COMPARISON OF HLA-DRB1 TYPING BY DNA-RFLP, PCR-SSO AND PCR-SSP METHODS AND THEIR APPLICATION IN PROVIDING MATCHED UNRELATED DONORS FOR BONE-MARROW TRANSPLANTATION

The aim of the study was to devise a strategy for large batch analysis to determine HLA Class II alleles exhibited by candidate bone marrow transplant donors and prospective recipients using previously published DNA-based typing techniques. Special attention was directed towards the technical aspects of procedures, the level of typing resolution and the speed of data analysis. 200 blood samples from volunteer bone marrow transplant donors typed serologically for HLA-DR and DQ were further investigated using three DNA-based typing methods: (i) restriction fragment length polymorphism (RFLP) analysis, (ii) polymerase chain reaction (PCR) amplification and subsequent hybridisation with sequence specific oligonucleotide probes (PCR-SSO), and (iii) PCR amplification with sequence specific primers (PCR-SSP) to resolve the DRB1* specificity of each individual.
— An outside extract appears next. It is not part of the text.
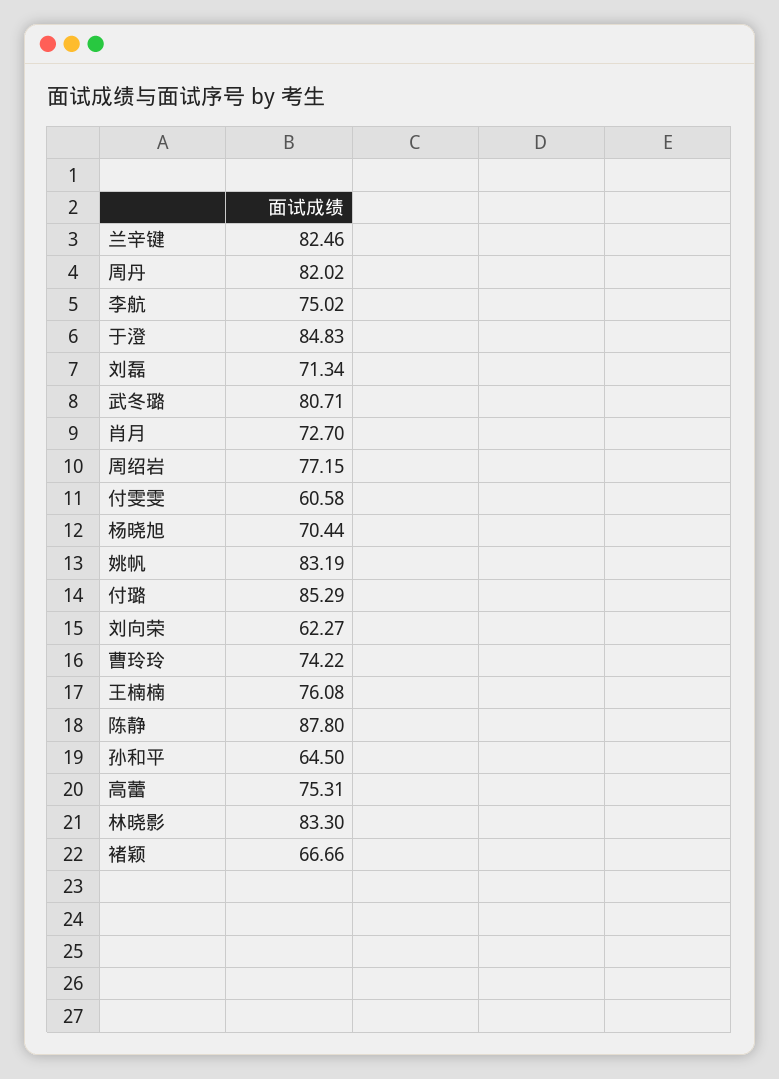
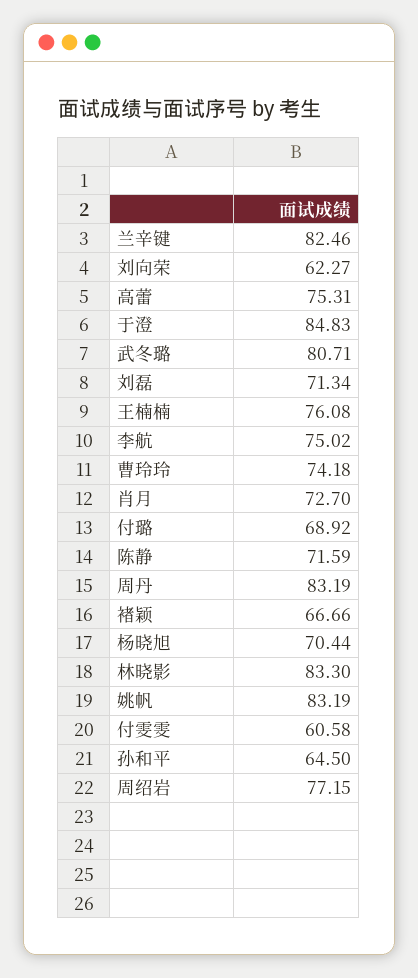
周丹: 82.02 -> 83.19
付璐: 85.29 -> 68.92
曹玲玲: 74.22 -> 74.18
陈静: 87.8 -> 71.59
In general, the HLA-DR results obtained using PCR-SSO and PCR-SSP correlated well with each other. However, discordant results were obtained between PCR and RFLP based typing in 21 cases, especially in relation to DRB3* alleles associated with the DRB1 gene. These differences were due to three problems pertaining to RFLP analysis: i) alleles with identical DRB, DQA and DQB fragment sizes, ii) reliance on DQA and DQB results to assign the DRB genotype, and iii) a ''new polymorphism'' of DR7, in a DR7 homozygous, exhibiting a fragment similar in size to DR8. Our findings suggested a strategy requiring PCR-SSO analysis for initial low resolution class II typing involving large numbers of samples, while the use of PCR-SSP is reserved for small numbers of samples, for urgent samples or for situations where higher resolution is required. As the PCR-based methods are relatively quick, precise, simple and inexpensive, they have replaced RFLP analysis and become the routine approach for DR typing in our laboratory.